4.28.2003

The "handbook"

As an intern you’re constantly reminded of how dumb you are. No matter how much you read about a particular patient’s disease, on rounds the attending will most certainly ask you the *one* question you don’t know the answer to.

“This is Ms. Sanchez, she’s a 21 year old Hispanic female who presented to the ED last night complaining of right upper quadrant abdominal pain. This is the second such episode…”

Attending interrupts my perfect, well-rehearsed presentation “so what is your differential diagnosis?”

Huh? What about the rest of the history? Don’t you want to hear my very focused physical exam? And there are lab results to report. I worked *all night* preparing this damn presentation, and he wants to skip all the way down to the differential?

After reciting my (memorized) list of possible diagnoses, he decides to pimp us. I think it made him feel special to demonstrate in front of a group how much more he knows than the rest of us. After a 30 minute discussion, we agree that the patient probably has gallstones. I’m now feeling quite proud, ahead of the game, because I stayed up *all night* reading about cholelithiasis (gallstones) and can basically recite everything there is to know about this disease. I’m gonna show all my fellow interns that I’m smart, that I know my stuff.

“So, Dr. Gilman…,” (bring it on) “can you tell me the name of the person who had the world’s first gallstone?” the attending asks.

What?! You’ve got to be kidding me.
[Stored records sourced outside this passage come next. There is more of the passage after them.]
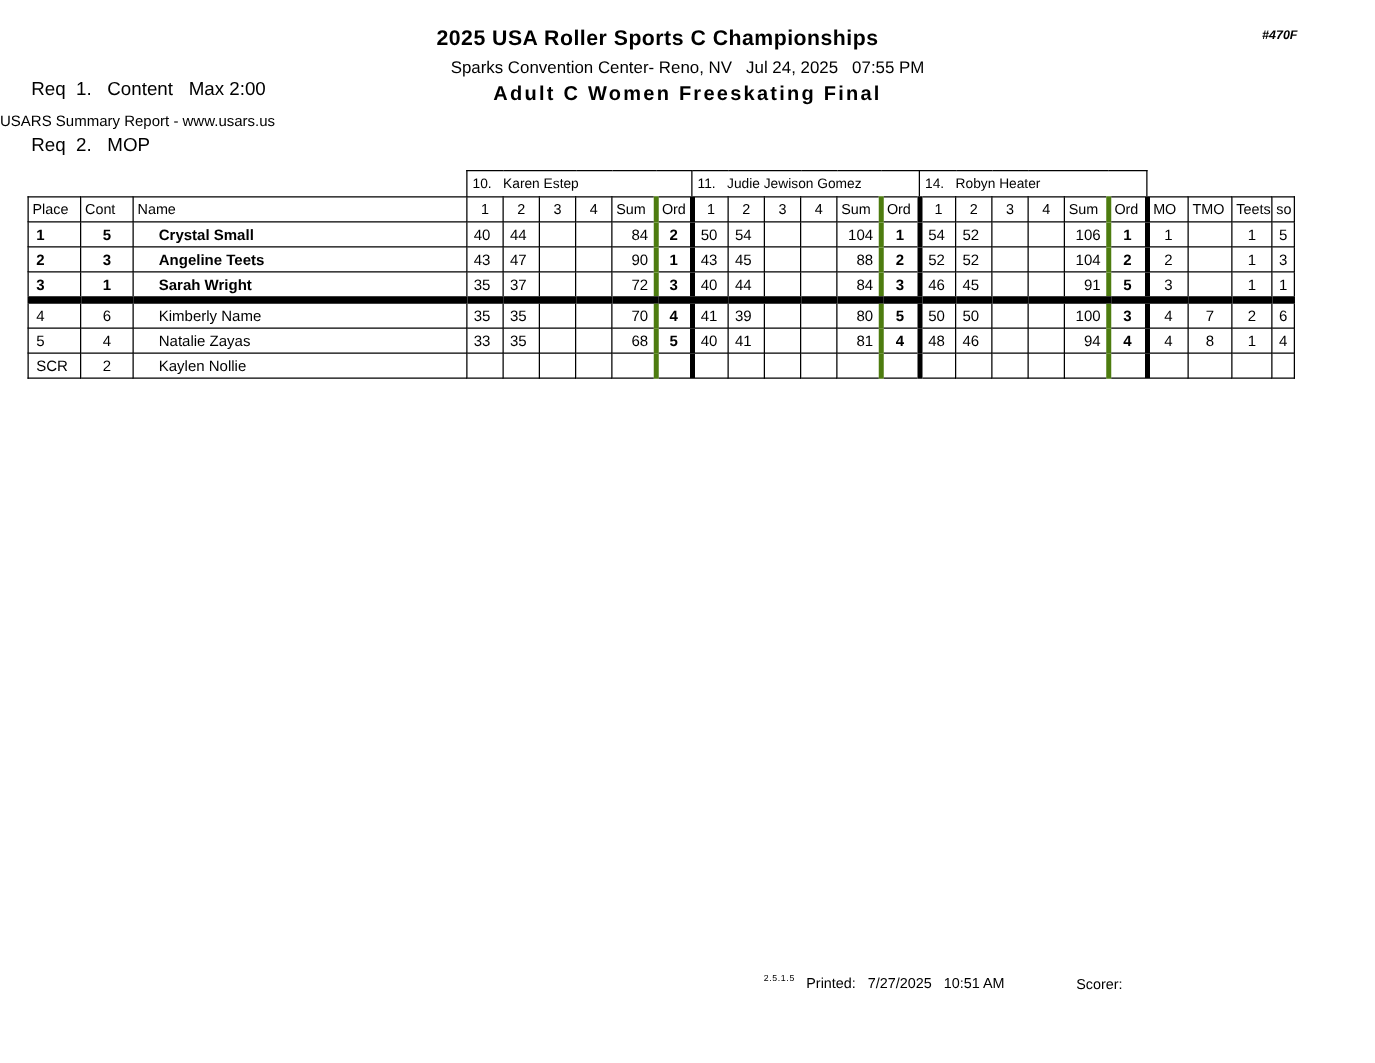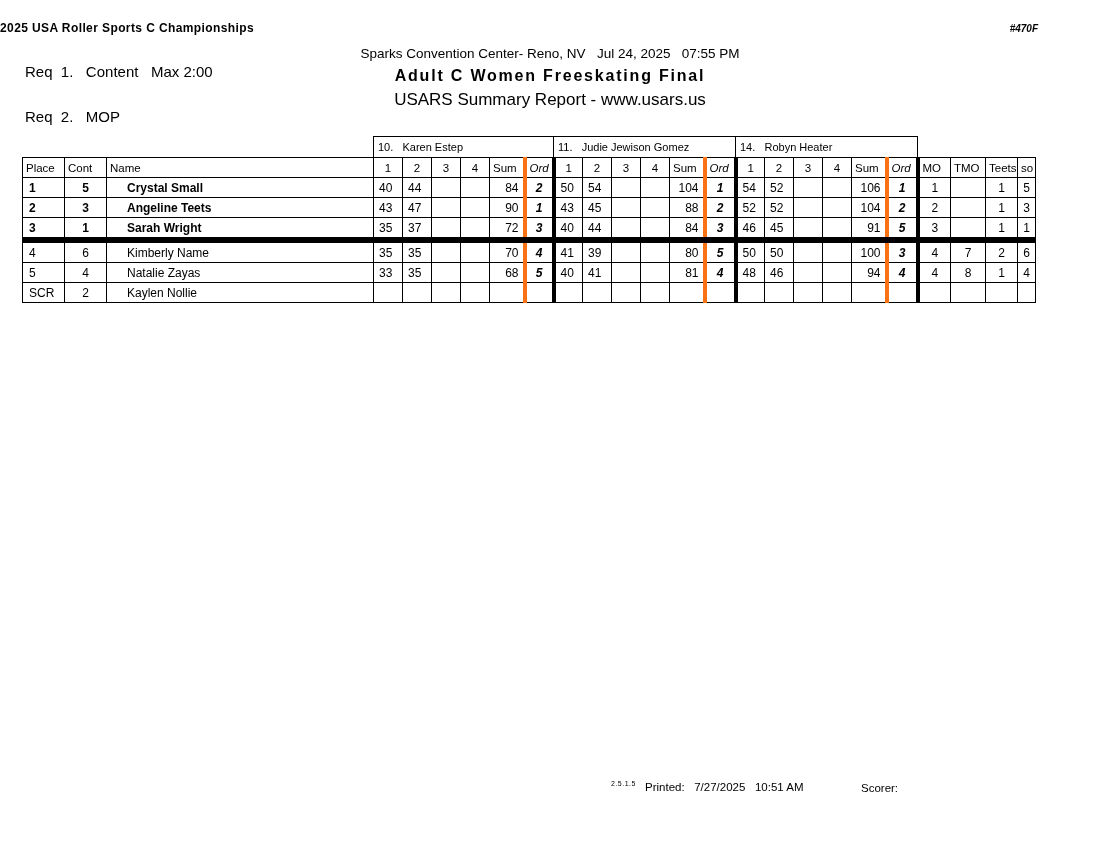--- a/index.html
+++ b/index.html
@@ -3,35 +3,35 @@
 <meta charset="utf-8">
 <style>
   html,body{margin:0;padding:0;background:#fff;}
   .page{
     position:relative;width:1100px;height:850px;background:#ffffff;
     font-family:"Liberation Sans","DejaVu Sans",sans-serif;color:#000;overflow:hidden;
   }
   .pre{white-space:pre;}
   
   .req{position:absolute;left:25px;top:34px;font-size:15px;line-height:15px;}
-  .title{position:absolute;left:0;top:21px;width:1052px;font-size:12px;font-weight:bold;letter-spacing:.4px;}
+  .title{position:absolute;left:0;top:21px;width:1052px;text-align:center;font-size:17px;font-weight:bold;letter-spacing:.4px;}
   .docnum{position:absolute;right:62px;top:23px;font-size:10px;font-weight:bold;font-style:italic;}
   .venue{position:absolute;left:0;top:46px;width:1100px;text-align:center;font-size:13.5px;}
   .event{position:absolute;left:0;top:67px;width:1100px;text-align:center;font-size:16px;font-weight:bold;letter-spacing:1.8px;}
-  .report{position:absolute;left:0;top:90px;width:1100px;text-align:center;font-size:17px;}
+  .report{position:absolute;left:0;top:90px;width:1100px;font-size:12px;}
   
   .twrap{position:absolute;left:22px;top:136px;border-radius:32px;}
   table{border-collapse:collapse;table-layout:fixed;}
   td{border:1px solid #000;overflow:hidden;white-space:nowrap;font-size:12px;padding:0;}
   tr.jrow td{height:20px;font-size:11px;}
   tr.hrow td{height:19px;font-size:11.5px;}
   tr.drow td{height:19px;}
   td.blank{border:none;}
   td.jname{padding-left:4px;text-align:left;}
-  .ord{border-left:4px solid #f97316;border-right:4px solid #000;font-style:italic;}
+  .ord{border-left:4px solid #4d7c0f;border-right:4px solid #000;}
   .b{font-weight:bold;}
   .al{text-align:left;}
   .ac{text-align:center;}
   .ar{text-align:right;}
   .pl3{padding-left:3px;}
   .pl5{padding-left:5px;}
   .pl6{padding-left:6px;}
   .pl9{padding-left:20px;}
   .pr4{padding-right:4px;}
   tr.cut td{border-bottom:6px solid #000;}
Who knows the answer to that, and why is it relevant?

I stare back blankly.

“Anyone?....This is a very basic question. You guys should know this. You call yourselves doctors? How are you gonna effectively treat this disease if you don’t know basic information about the disease?”

Of course there’s some goody-two-shoes intern that actually *does* know the answer…and I end up looking like an ass. On to the next patient (not mine). As were walking down the hall (interns behind the residents, but in front of the medical students) my resident slows down a bit and whispers to me “I should have told you that, he *always* asks the interns that question on rounds.”

Note to self: get a copy of the ‘what the attendings love to ask interns’ handbook. All the reading I did, and all of the *relevant* information I learned went unrecognized because I didn’t have a copy of that handbook.

I was to discover that there were many “handbooks” during residency. Some were more important to have than others.

4.18.2003

Me, a doctor?

(note: my name isn't really Dr. Gilman)

“Dr. Gilman?...Dr. Gilman?!!” I glanced around and casually caught the eye of one of the nurses sitting at the nurses station.

“Are you Dr. Gilman?” she asked me.

Me? Oh me!! “Yes, I am Doctor Gilman.”

Starting my internship was a very exciting time. Not only did I get the privilege of wearing the *long* white coat and carrying a pager, I was finally ‘the doctor.’ I think the most difficult part of the transition from sub-I to intern was being called “doctor.” Suddenly you go from lowly medical student…who can’t even get an order carried out by the nurses without a co-signature, to being the first to be called in a full arrest…overnight, literally!!

“Dr. Gilman to CCU, STAT…Dr. Gilman to CCU, STAT!!” My name blared on the hosptialwide communication system.

What tha’ hell?? Why are they calling me?? What am *I* supposed to do? As I arrive to the CCU the (very excellent) RNs are already coding a young man who recently had an MI.

“Hi Doc!!” one of the older, seasoned nurses greeted me. “This guy just bradyed down on us…he’s already intubated, and we started ACLS. What do you want us to do?”

What do *I* want you to do?

Me: “Ahhh, just go ahead and do what you guys usually do…” I tried to sound ‘in control.’

Them: “What drugs do you wanna give? Is atropine okay? We’ve already given one epi.”

Whatever. Just do what you do. Pretend I’m not even here, I wanted to say.

Me: “Yeah, atropine is good. Where’s the resident?” Where the hell is my resident!! Why am I the one first called? I’m the least experienced, alone, in the middle of the night, with the sickest patients. What kind of a system is this? How is this advantageous to anyone that the most na├»ve doctor is the first one called to the unit?

I found that I’d frequently question the medical education system. I wouldn’t have wanted *me* as *my* doctor at that moment. Honestly, in retrospect, I wouldn’t have wanted the resident as my doctor either. Where was the attending? Shouldn’t he be there? You got a bunch of hacks up in the CCU…basically watching a patient die. The attendings? At home, where they typically are at night. If you dare, you can call him/her, wake her from sleep (or otherwise ‘interrupt’ their lives)…but you risk a virtual ass whupping if you do that. Not to mention being branded with a huge scarlet letter ‘S’ for stupid, to be permanently tattooed on your forehead.

It would go something like: “Oh, Dr. Gilman?...yeah…she’s one of our weaker residents…not very confident that girl…requires too much instruction…”

Thankfully the resident arrived seconds after I did…and ran the remainder of the code.